I slipped into the boat and stretched the skirt over the cockpit rim.  The water level was low enough that there was little risk, especially since I'd paddled this creek dozens of times over the past year.  By now I knew the path of the narrow whitewater creek very well, and felt confident in making a solo trip at low water levels.  I picked up my paddle and slid down the bank into the current, guiding the boat to the center of the creek.  Ahead of me I could hear the muted sound of a rapid, growing louder and sharper as I approached.  Yet the scene ahead was still a wall of fog, enclosed by the dark rocks of the banks to my left and right.  I knew I had to be to the right to enter the first rapid, and I eased the boat closer to that shore as the current picked up.  I strained my eyes, peering into the gloom - and now I could see the outline of the white foam on the dark water through the mist.  Another paddle stroke and I was at the lip of the ledge and then past, the fog slowly rolling in the breeze above the rapid.  I cut the boat into an eddy, looking upstream, but the waves were already lost in the fog.

I peeled out back into the main current, and guided the kayak downstream.  Once again the sound of whitewater slowly gained volume and focus - and then was revealed at the last moment of the approach.  This place that was so familiar to me seemed like somewhere new - yet it was only my familiarity that could allow me to press forward with barely any visual cues.  As the boat dove through the mist and turbulent waves the cool water splashed into my face, bringing the morning into sharp reality.  Each rapid was an experience, both the same and different than ever before, and I lingered at the eddies, reluctant to approach the end of the run.
Even longer ago - me in the Pirouette on Slippery Rock Creek in 2001.
Finally I made my way through the last rapid.  I knew the bridge for the takeout was ahead, though it was still concealed in the fog.  Floating on the current, I didn't paddle until it came into view, and then eased towards the shore where I gave one last strong stroke to push the boat onto the sandy shore. 

I left the boat hidden in the woods near the creek, and began the walk back upstream towards the car along the streamside trail.  At the halfway point the fog was beginning to thin noticeably.  And as I finished the climb out of the gorge the brilliant sunshine once again warmed me, with clear blue skies above.
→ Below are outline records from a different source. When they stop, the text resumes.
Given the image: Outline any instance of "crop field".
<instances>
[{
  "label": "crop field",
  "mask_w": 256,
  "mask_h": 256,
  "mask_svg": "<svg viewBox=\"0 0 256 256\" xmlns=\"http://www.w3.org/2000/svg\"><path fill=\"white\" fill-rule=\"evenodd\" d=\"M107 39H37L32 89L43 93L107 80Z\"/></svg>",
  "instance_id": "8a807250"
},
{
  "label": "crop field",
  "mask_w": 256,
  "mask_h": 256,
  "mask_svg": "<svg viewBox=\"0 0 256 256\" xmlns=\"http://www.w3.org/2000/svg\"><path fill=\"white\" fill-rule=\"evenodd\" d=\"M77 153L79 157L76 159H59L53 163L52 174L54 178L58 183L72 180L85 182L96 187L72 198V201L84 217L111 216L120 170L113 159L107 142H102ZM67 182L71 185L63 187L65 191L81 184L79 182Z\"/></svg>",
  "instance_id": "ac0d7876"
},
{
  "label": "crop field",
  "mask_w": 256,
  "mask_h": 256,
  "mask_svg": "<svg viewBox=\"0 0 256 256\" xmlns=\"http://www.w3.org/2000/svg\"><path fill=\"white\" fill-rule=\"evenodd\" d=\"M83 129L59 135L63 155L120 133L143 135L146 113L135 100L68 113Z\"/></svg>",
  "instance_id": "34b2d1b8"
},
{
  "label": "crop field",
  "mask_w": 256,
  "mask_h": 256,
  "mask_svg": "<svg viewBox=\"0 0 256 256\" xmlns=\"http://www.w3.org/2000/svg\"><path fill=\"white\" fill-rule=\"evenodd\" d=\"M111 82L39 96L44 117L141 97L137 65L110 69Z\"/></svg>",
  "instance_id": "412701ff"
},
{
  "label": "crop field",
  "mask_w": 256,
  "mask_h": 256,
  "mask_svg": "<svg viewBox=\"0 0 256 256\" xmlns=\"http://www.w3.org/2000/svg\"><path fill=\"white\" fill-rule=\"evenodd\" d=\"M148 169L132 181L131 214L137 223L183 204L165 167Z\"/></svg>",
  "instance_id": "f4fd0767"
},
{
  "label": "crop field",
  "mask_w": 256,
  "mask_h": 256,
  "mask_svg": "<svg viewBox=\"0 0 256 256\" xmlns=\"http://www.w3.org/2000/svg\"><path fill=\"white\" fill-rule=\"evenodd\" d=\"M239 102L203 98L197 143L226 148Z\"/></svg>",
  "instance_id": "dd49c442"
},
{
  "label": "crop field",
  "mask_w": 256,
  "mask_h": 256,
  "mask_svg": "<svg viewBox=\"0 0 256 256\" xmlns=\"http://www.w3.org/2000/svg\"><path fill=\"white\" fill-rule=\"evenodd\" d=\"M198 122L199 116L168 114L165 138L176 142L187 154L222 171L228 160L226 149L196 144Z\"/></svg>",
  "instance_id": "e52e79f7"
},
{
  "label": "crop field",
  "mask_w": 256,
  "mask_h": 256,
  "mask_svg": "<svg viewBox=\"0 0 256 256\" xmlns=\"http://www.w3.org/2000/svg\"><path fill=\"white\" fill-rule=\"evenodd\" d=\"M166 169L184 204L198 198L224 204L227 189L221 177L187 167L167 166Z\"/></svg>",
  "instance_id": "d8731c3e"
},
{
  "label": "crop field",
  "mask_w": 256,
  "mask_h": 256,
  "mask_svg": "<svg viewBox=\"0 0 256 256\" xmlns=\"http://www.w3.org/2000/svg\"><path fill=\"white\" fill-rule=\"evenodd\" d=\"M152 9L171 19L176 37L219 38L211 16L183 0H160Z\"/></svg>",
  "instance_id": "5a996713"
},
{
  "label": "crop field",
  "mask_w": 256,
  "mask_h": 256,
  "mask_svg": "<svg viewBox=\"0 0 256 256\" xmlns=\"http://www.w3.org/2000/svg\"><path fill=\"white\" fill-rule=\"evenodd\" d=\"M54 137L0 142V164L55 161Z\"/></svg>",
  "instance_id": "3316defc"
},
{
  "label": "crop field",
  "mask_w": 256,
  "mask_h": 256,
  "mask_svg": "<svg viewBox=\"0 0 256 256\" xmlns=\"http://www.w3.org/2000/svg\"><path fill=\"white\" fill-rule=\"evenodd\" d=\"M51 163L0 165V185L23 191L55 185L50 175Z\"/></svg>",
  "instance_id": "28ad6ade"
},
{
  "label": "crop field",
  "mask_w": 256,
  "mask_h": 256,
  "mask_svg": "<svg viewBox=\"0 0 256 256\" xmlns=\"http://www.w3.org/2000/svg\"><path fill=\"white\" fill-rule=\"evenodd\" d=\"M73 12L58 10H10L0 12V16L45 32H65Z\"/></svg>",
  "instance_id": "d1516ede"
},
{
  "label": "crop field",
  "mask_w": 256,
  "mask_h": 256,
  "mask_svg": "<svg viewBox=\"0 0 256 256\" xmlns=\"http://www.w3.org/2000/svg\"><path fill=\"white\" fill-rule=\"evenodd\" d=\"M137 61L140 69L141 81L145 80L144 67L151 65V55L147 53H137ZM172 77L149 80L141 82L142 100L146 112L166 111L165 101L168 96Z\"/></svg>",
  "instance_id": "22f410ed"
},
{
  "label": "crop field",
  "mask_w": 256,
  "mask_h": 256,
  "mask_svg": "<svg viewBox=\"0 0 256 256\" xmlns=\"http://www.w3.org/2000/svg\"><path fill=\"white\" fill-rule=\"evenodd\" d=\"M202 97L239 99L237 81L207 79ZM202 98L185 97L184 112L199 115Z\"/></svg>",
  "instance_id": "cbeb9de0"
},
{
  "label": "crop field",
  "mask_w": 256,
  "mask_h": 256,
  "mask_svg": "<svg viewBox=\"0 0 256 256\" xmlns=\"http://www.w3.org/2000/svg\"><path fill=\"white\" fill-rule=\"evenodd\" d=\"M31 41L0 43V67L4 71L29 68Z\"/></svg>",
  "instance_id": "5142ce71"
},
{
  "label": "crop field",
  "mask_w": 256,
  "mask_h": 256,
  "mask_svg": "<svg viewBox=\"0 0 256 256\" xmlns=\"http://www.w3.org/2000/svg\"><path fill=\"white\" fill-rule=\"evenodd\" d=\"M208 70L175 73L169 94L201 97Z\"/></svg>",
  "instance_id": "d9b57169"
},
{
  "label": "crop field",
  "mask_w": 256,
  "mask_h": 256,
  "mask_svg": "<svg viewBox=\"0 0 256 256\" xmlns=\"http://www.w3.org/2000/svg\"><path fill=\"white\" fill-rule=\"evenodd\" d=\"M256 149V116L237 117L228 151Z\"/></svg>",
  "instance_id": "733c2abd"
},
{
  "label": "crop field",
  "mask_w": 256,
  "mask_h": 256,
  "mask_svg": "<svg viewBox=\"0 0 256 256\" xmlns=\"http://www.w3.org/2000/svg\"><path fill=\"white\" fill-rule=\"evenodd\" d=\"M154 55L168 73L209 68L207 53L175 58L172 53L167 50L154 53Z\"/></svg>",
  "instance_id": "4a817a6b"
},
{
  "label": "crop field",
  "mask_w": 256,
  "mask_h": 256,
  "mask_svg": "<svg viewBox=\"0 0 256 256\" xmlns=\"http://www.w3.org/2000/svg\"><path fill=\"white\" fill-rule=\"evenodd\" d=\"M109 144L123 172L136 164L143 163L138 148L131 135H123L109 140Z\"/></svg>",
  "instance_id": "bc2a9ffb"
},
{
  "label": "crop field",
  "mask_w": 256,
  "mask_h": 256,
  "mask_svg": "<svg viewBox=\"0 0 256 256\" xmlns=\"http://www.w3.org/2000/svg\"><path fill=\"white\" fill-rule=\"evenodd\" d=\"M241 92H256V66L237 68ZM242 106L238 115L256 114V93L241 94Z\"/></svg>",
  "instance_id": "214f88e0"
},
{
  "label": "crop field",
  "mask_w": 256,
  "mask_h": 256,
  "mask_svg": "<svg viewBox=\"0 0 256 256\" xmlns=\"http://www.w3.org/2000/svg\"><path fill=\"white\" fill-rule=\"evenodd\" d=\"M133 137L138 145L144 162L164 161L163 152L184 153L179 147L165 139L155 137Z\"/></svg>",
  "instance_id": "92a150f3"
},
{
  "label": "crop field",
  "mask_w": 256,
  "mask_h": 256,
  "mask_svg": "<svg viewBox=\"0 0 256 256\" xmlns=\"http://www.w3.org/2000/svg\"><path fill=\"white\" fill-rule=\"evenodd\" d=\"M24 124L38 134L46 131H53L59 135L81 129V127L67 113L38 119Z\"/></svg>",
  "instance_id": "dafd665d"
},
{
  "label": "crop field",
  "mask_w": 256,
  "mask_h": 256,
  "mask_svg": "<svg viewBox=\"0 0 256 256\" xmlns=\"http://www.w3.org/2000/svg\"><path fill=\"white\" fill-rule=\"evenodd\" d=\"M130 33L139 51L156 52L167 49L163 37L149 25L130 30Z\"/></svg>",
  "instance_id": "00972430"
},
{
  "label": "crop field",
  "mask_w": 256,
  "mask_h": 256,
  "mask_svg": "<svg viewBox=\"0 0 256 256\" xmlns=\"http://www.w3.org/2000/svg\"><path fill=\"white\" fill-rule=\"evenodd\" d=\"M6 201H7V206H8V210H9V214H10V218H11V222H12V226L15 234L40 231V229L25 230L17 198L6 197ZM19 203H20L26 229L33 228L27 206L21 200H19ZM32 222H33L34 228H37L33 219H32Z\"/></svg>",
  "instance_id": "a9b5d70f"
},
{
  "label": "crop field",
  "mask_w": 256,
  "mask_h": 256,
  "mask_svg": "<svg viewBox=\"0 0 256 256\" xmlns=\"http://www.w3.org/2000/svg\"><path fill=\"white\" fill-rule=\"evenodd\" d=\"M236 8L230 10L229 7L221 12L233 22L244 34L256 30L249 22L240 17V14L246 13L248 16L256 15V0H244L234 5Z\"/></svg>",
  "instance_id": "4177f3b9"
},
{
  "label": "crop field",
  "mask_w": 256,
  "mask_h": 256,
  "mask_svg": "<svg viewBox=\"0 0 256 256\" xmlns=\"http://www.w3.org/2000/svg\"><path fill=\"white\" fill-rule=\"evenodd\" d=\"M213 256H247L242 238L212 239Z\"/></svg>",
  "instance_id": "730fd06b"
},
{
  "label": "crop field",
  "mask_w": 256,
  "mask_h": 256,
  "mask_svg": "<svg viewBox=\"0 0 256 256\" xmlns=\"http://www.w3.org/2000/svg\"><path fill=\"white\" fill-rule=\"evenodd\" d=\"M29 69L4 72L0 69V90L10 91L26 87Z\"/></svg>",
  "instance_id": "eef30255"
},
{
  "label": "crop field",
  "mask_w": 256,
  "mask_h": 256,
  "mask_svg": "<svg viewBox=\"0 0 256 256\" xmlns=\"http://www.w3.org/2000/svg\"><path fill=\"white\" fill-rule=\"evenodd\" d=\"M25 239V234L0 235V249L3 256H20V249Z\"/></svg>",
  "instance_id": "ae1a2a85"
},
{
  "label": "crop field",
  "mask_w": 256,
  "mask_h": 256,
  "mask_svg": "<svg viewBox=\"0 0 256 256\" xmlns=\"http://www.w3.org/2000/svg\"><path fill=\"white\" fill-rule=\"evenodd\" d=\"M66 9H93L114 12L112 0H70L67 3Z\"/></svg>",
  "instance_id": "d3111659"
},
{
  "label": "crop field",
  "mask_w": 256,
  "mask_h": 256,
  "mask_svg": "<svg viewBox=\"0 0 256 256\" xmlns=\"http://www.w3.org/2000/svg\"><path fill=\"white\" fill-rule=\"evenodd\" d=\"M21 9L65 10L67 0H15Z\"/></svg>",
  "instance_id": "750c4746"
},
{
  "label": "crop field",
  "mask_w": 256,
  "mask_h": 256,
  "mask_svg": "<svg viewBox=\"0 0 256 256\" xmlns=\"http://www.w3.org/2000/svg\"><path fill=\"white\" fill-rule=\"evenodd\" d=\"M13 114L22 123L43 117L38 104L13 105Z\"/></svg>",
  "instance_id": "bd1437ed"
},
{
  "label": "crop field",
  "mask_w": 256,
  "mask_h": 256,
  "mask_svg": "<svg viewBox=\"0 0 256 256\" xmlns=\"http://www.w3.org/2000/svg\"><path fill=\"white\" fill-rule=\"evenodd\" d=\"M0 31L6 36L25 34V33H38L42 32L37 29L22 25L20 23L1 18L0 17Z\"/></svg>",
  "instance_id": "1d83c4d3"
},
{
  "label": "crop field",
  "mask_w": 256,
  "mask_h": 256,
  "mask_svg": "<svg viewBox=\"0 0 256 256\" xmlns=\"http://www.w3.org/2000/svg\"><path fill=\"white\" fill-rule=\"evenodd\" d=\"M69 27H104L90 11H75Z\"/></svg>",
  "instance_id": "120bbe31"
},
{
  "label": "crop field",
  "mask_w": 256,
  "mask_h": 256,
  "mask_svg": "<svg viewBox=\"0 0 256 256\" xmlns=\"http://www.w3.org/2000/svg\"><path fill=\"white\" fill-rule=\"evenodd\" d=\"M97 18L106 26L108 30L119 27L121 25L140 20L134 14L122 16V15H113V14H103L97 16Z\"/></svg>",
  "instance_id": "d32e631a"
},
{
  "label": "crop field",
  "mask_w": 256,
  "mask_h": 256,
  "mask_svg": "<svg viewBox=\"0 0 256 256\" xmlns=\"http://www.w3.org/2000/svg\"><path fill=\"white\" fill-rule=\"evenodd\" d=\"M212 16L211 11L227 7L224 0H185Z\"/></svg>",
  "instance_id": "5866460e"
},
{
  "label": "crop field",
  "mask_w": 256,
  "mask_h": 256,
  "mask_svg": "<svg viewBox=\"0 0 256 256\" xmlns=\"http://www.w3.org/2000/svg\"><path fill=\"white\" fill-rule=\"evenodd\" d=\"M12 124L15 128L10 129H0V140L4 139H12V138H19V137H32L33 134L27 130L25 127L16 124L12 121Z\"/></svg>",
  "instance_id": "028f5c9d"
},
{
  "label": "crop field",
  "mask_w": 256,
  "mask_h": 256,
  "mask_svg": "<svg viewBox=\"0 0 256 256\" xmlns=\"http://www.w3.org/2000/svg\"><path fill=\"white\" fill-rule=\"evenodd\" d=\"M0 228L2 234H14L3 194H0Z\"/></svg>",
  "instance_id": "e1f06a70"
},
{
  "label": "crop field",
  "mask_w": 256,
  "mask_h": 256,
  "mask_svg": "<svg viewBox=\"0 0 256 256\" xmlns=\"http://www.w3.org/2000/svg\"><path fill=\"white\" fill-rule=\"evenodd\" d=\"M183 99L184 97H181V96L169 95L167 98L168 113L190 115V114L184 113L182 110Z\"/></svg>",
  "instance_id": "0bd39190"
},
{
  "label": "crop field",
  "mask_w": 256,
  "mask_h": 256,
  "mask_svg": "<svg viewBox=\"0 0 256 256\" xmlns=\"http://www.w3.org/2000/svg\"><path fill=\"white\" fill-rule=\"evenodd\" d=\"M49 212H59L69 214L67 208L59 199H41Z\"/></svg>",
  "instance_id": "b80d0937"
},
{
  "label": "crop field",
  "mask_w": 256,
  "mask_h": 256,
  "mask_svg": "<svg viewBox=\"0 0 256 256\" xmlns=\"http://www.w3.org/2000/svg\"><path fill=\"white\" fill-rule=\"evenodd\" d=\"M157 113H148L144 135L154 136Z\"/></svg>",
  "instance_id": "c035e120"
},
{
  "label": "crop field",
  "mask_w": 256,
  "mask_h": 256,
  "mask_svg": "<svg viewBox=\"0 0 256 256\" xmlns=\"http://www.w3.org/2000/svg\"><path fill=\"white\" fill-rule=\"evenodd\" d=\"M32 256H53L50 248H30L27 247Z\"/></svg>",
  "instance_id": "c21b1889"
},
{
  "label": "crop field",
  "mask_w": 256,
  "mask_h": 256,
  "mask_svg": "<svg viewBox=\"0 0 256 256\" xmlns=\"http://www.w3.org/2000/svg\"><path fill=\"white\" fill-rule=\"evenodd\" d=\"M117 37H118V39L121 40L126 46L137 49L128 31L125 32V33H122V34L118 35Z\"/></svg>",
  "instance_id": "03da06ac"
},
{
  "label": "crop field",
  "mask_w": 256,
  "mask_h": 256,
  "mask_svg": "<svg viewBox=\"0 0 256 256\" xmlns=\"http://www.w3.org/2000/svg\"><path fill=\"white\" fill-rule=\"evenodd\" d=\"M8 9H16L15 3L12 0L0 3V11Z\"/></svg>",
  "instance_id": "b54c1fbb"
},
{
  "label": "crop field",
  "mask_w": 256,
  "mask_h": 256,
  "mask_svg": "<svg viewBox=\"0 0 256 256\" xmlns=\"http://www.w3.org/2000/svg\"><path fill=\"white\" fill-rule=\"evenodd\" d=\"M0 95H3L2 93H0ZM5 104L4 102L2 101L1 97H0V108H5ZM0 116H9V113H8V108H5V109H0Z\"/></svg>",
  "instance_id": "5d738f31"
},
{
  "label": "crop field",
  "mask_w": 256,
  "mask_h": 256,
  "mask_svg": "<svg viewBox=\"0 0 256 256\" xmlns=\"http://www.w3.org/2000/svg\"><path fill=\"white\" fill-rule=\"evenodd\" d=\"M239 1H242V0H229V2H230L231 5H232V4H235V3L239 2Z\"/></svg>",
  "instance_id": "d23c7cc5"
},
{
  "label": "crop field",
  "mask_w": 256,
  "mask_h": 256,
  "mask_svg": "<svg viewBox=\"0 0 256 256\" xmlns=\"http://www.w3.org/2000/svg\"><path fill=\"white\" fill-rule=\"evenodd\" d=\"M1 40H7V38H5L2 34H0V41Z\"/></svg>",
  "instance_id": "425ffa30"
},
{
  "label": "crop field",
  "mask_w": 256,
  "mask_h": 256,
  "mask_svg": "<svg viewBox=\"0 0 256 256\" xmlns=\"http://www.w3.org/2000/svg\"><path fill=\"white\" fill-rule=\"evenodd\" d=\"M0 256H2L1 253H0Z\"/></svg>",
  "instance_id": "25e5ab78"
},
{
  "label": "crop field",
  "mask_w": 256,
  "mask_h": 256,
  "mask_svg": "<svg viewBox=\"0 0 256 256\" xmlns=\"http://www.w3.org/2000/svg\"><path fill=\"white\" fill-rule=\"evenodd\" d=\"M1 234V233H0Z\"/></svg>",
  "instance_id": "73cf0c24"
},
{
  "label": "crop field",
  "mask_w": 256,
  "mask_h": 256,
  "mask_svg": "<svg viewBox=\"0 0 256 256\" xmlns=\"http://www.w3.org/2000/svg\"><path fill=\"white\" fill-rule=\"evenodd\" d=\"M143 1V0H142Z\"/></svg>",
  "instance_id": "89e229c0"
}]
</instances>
By the time I reached the car I was sweating.  Looking down into the gorge there was only the slightest wisp of mist to be seen, twisting and swirling as it slowly disappeared.


  1. Well done! I could see it as clearly as if I were there! You descriptive prose put me right in the middle of the action and I am very envious.

    Thank you for sharing!


    1. Dan,

      Thanks! I can remember that day like it just happened.

      I need to spend more time paddling (sigh).

      Steve Z

  2. Just dropping by to wish you and yours a happy holiday.